• [INSTRUCTION]:
Pull every line out of the data below and copy each one word for word, leaving nothing out.

• [RECORD EXCERPTS]:

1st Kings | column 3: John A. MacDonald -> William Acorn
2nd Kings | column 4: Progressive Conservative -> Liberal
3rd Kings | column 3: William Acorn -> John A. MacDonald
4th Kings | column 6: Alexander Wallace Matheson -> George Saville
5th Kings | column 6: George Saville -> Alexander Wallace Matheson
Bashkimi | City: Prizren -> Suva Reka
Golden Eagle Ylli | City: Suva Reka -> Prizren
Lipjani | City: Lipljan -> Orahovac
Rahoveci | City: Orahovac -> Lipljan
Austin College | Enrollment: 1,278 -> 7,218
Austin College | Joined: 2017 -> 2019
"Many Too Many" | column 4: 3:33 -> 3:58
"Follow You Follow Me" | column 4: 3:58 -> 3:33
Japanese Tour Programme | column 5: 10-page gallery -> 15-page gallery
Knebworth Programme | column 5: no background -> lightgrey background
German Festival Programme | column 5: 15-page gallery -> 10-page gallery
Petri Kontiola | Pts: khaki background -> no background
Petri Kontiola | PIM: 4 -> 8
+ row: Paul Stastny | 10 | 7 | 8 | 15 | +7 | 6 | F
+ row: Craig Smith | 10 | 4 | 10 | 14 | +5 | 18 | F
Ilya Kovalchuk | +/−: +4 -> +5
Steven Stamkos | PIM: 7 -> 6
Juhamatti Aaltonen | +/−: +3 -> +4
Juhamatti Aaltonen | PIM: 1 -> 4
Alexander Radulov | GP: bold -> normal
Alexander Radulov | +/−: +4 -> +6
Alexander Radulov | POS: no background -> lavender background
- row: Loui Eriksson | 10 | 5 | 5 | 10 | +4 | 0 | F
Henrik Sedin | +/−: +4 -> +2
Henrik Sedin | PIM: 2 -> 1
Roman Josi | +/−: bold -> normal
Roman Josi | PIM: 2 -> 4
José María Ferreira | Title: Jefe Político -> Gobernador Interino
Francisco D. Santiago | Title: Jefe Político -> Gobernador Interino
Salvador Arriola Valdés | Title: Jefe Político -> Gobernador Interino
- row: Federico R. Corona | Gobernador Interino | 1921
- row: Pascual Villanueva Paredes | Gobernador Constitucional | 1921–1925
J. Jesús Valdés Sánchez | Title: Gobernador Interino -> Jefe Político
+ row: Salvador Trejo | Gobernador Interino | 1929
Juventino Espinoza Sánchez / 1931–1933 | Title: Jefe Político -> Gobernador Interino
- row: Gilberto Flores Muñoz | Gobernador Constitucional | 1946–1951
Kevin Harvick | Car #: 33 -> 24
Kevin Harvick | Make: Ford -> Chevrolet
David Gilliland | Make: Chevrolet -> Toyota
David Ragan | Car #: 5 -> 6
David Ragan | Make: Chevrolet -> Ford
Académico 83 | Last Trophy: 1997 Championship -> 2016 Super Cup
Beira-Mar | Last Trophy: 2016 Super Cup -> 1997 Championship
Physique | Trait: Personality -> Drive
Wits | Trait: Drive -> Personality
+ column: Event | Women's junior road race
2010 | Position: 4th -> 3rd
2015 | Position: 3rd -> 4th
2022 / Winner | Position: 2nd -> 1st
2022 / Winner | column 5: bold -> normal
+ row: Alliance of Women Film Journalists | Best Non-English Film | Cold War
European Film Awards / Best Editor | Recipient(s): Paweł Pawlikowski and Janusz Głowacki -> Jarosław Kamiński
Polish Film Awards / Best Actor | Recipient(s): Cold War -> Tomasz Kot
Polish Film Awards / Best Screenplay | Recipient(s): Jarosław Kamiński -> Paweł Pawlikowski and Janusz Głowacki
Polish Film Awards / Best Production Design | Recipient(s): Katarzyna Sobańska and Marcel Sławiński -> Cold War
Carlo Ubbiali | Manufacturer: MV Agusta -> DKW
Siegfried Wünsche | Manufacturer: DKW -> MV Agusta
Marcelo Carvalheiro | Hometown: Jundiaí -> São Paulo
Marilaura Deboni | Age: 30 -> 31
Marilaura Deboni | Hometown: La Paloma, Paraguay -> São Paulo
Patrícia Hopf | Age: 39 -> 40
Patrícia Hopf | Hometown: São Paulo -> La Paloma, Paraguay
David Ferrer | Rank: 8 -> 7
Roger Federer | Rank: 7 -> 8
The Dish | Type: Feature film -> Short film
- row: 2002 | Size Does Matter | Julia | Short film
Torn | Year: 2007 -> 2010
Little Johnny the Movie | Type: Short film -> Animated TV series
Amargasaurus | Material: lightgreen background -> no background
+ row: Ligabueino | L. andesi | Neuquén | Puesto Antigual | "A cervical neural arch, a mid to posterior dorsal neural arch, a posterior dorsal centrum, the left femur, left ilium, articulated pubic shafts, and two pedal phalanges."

• [TASK RESULT]:
1st Kings | column 3: John A. MacDonald -> William Acorn
2nd Kings | column 4: Progressive Conservative -> Liberal
3rd Kings | column 3: William Acorn -> John A. MacDonald
4th Kings | column 6: Alexander Wallace Matheson -> George Saville
5th Kings | column 6: George Saville -> Alexander Wallace Matheson
Bashkimi | City: Prizren -> Suva Reka
Golden Eagle Ylli | City: Suva Reka -> Prizren
Lipjani | City: Lipljan -> Orahovac
Rahoveci | City: Orahovac -> Lipljan
Austin College | Enrollment: 1,278 -> 7,218
Austin College | Joined: 2017 -> 2019
"Many Too Many" | column 4: 3:33 -> 3:58
"Follow You Follow Me" | column 4: 3:58 -> 3:33
Japanese Tour Programme | column 5: 10-page gallery -> 15-page gallery
Knebworth Programme | column 5: no background -> lightgrey background
German Festival Programme | column 5: 15-page gallery -> 10-page gallery
Petri Kontiola | Pts: khaki background -> no background
Petri Kontiola | PIM: 4 -> 8
+ row: Paul Stastny | 10 | 7 | 8 | 15 | +7 | 6 | F
+ row: Craig Smith | 10 | 4 | 10 | 14 | +5 | 18 | F
Ilya Kovalchuk | +/−: +4 -> +5
Steven Stamkos | PIM: 7 -> 6
Juhamatti Aaltonen | +/−: +3 -> +4
Juhamatti Aaltonen | PIM: 1 -> 4
Alexander Radulov | GP: bold -> normal
Alexander Radulov | +/−: +4 -> +6
Alexander Radulov | POS: no background -> lavender background
- row: Loui Eriksson | 10 | 5 | 5 | 10 | +4 | 0 | F
Henrik Sedin | +/−: +4 -> +2
Henrik Sedin | PIM: 2 -> 1
Roman Josi | +/−: bold -> normal
Roman Josi | PIM: 2 -> 4
José María Ferreira | Title: Jefe Político -> Gobernador Interino
Francisco D. Santiago | Title: Jefe Político -> Gobernador Interino
Salvador Arriola Valdés | Title: Jefe Político -> Gobernador Interino
- row: Federico R. Corona | Gobernador Interino | 1921
- row: Pascual Villanueva Paredes | Gobernador Constitucional | 1921–1925
J. Jesús Valdés Sánchez | Title: Gobernador Interino -> Jefe Político
+ row: Salvador Trejo | Gobernador Interino | 1929
Juventino Espinoza Sánchez / 1931–1933 | Title: Jefe Político -> Gobernador Interino
- row: Gilberto Flores Muñoz | Gobernador Constitucional | 1946–1951
Kevin Harvick | Car #: 33 -> 24
Kevin Harvick | Make: Ford -> Chevrolet
David Gilliland | Make: Chevrolet -> Toyota
David Ragan | Car #: 5 -> 6
David Ragan | Make: Chevrolet -> Ford
Académico 83 | Last Trophy: 1997 Championship -> 2016 Super Cup
Beira-Mar | Last Trophy: 2016 Super Cup -> 1997 Championship
Physique | Trait: Personality -> Drive
Wits | Trait: Drive -> Personality
+ column: Event | Women's junior road race
2010 | Position: 4th -> 3rd
2015 | Position: 3rd -> 4th
2022 / Winner | Position: 2nd -> 1st
2022 / Winner | column 5: bold -> normal
+ row: Alliance of Women Film Journalists | Best Non-English Film | Cold War
European Film Awards / Best Editor | Recipient(s): Paweł Pawlikowski and Janusz Głowacki -> Jarosław Kamiński
Polish Film Awards / Best Actor | Recipient(s): Cold War -> Tomasz Kot
Polish Film Awards / Best Screenplay | Recipient(s): Jarosław Kamiński -> Paweł Pawlikowski and Janusz Głowacki
Polish Film Awards / Best Production Design | Recipient(s): Katarzyna Sobańska and Marcel Sławiński -> Cold War
Carlo Ubbiali | Manufacturer: MV Agusta -> DKW
Siegfried Wünsche | Manufacturer: DKW -> MV Agusta
Marcelo Carvalheiro | Hometown: Jundiaí -> São Paulo
Marilaura Deboni | Age: 30 -> 31
Marilaura Deboni | Hometown: La Paloma, Paraguay -> São Paulo
Patrícia Hopf | Age: 39 -> 40
Patrícia Hopf | Hometown: São Paulo -> La Paloma, Paraguay
David Ferrer | Rank: 8 -> 7
Roger Federer | Rank: 7 -> 8
The Dish | Type: Feature film -> Short film
- row: 2002 | Size Does Matter | Julia | Short film
Torn | Year: 2007 -> 2010
Little Johnny the Movie | Type: Short film -> Animated TV series
Amargasaurus | Material: lightgreen background -> no background
+ row: Ligabueino | L. andesi | Neuquén | Puesto Antigual | "A cervical neural arch, a mid to posterior dorsal neural arch, a posterior dorsal centrum, the left femur, left ilium, articulated pubic shafts, and two pedal phalanges."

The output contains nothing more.